What you will do » Would you print all of the records below exactly, without skipping any?

──────── Working data

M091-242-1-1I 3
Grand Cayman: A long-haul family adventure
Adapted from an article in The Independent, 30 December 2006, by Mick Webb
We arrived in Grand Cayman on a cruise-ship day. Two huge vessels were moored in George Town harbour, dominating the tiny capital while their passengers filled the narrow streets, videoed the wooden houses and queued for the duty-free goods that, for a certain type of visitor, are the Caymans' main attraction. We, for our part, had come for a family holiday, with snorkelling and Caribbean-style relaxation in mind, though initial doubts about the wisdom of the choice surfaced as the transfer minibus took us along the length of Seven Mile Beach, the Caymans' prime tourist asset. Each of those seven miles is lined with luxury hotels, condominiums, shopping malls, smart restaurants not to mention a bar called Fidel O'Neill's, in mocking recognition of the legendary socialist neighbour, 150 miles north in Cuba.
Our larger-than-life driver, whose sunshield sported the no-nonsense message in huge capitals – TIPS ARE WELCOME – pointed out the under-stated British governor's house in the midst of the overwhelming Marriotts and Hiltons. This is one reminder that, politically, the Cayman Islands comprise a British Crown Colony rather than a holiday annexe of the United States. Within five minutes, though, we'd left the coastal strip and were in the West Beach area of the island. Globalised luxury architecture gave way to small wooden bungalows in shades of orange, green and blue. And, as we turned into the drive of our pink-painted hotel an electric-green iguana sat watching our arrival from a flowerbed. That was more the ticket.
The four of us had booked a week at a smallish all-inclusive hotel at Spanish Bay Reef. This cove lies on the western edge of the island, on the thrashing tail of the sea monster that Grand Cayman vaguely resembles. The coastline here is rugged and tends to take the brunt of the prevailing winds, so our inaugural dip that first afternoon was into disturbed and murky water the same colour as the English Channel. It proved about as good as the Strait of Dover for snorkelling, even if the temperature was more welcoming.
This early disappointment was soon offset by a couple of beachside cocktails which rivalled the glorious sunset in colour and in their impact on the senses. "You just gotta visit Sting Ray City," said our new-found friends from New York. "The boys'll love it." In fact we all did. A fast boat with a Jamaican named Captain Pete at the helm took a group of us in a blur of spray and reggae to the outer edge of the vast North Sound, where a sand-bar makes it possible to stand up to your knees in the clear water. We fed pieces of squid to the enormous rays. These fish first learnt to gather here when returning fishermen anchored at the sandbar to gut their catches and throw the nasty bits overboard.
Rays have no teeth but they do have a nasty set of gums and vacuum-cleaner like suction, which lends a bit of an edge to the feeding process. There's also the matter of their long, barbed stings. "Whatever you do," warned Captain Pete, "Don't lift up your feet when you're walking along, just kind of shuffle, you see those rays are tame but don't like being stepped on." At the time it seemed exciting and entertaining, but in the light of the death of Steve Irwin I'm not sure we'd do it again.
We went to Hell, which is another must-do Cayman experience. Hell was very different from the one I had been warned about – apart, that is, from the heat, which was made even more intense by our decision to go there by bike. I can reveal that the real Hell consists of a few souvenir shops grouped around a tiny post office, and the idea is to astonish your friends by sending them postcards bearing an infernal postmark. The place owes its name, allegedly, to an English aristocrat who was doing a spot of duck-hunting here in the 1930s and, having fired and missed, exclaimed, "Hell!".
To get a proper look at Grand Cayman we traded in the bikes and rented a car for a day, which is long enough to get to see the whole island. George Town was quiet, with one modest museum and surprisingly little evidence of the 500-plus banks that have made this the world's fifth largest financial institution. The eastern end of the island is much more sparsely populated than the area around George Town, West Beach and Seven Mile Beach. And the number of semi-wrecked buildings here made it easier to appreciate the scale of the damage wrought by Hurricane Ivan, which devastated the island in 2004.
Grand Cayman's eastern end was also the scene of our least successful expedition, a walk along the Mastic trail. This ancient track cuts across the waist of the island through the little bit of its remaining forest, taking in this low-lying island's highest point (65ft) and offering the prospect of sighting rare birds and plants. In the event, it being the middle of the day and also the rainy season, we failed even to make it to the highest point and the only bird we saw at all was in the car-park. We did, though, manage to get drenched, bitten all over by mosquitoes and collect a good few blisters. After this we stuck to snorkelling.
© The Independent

────────────────

Exercise answer »
M091-242-1-1I 3
Grand Cayman: A long-haul family adventure
Adapted from an article in The Independent, 30 December 2006, by Mick Webb
We arrived in Grand Cayman on a cruise-ship day. Two huge vessels were moored in George Town harbour, dominating the tiny capital while their passengers filled the narrow streets, videoed the wooden houses and queued for the duty-free goods that, for a certain type of visitor, are the Caymans' main attraction. We, for our part, had come for a family holiday, with snorkelling and Caribbean-style relaxation in mind, though initial doubts about the wisdom of the choice surfaced as the transfer minibus took us along the length of Seven Mile Beach, the Caymans' prime tourist asset. Each of those seven miles is lined with luxury hotels, condominiums, shopping malls, smart restaurants not to mention a bar called Fidel O'Neill's, in mocking recognition of the legendary socialist neighbour, 150 miles north in Cuba.
Our larger-than-life driver, whose sunshield sported the no-nonsense message in huge capitals – TIPS ARE WELCOME – pointed out the under-stated British governor's house in the midst of the overwhelming Marriotts and Hiltons. This is one reminder that, politically, the Cayman Islands comprise a British Crown Colony rather than a holiday annexe of the United States. Within five minutes, though, we'd left the coastal strip and were in the West Beach area of the island. Globalised luxury architecture gave way to small wooden bungalows in shades of orange, green and blue. And, as we turned into the drive of our pink-painted hotel an electric-green iguana sat watching our arrival from a flowerbed. That was more the ticket.
The four of us had booked a week at a smallish all-inclusive hotel at Spanish Bay Reef. This cove lies on the western edge of the island, on the thrashing tail of the sea monster that Grand Cayman vaguely resembles. The coastline here is rugged and tends to take the brunt of the prevailing winds, so our inaugural dip that first afternoon was into disturbed and murky water the same colour as the English Channel. It proved about as good as the Strait of Dover for snorkelling, even if the temperature was more welcoming.
This early disappointment was soon offset by a couple of beachside cocktails which rivalled the glorious sunset in colour and in their impact on the senses. "You just gotta visit Sting Ray City," said our new-found friends from New York. "The boys'll love it." In fact we all did. A fast boat with a Jamaican named Captain Pete at the helm took a group of us in a blur of spray and reggae to the outer edge of the vast North Sound, where a sand-bar makes it possible to stand up to your knees in the clear water. We fed pieces of squid to the enormous rays. These fish first learnt to gather here when returning fishermen anchored at the sandbar to gut their catches and throw the nasty bits overboard.
Rays have no teeth but they do have a nasty set of gums and vacuum-cleaner like suction, which lends a bit of an edge to the feeding process. There's also the matter of their long, barbed stings. "Whatever you do," warned Captain Pete, "Don't lift up your feet when you're walking along, just kind of shuffle, you see those rays are tame but don't like being stepped on." At the time it seemed exciting and entertaining, but in the light of the death of Steve Irwin I'm not sure we'd do it again.
We went to Hell, which is another must-do Cayman experience. Hell was very different from the one I had been warned about – apart, that is, from the heat, which was made even more intense by our decision to go there by bike. I can reveal that the real Hell consists of a few souvenir shops grouped around a tiny post office, and the idea is to astonish your friends by sending them postcards bearing an infernal postmark. The place owes its name, allegedly, to an English aristocrat who was doing a spot of duck-hunting here in the 1930s and, having fired and missed, exclaimed, "Hell!".
To get a proper look at Grand Cayman we traded in the bikes and rented a car for a day, which is long enough to get to see the whole island. George Town was quiet, with one modest museum and surprisingly little evidence of the 500-plus banks that have made this the world's fifth largest financial institution. The eastern end of the island is much more sparsely populated than the area around George Town, West Beach and Seven Mile Beach. And the number of semi-wrecked buildings here made it easier to appreciate the scale of the damage wrought by Hurricane Ivan, which devastated the island in 2004.
Grand Cayman's eastern end was also the scene of our least successful expedition, a walk along the Mastic trail. This ancient track cuts across the waist of the island through the little bit of its remaining forest, taking in this low-lying island's highest point (65ft) and offering the prospect of sighting rare birds and plants. In the event, it being the middle of the day and also the rainy season, we failed even to make it to the highest point and the only bird we saw at all was in the car-park. We did, though, manage to get drenched, bitten all over by mosquitoes and collect a good few blisters. After this we stuck to snorkelling.
© The Independent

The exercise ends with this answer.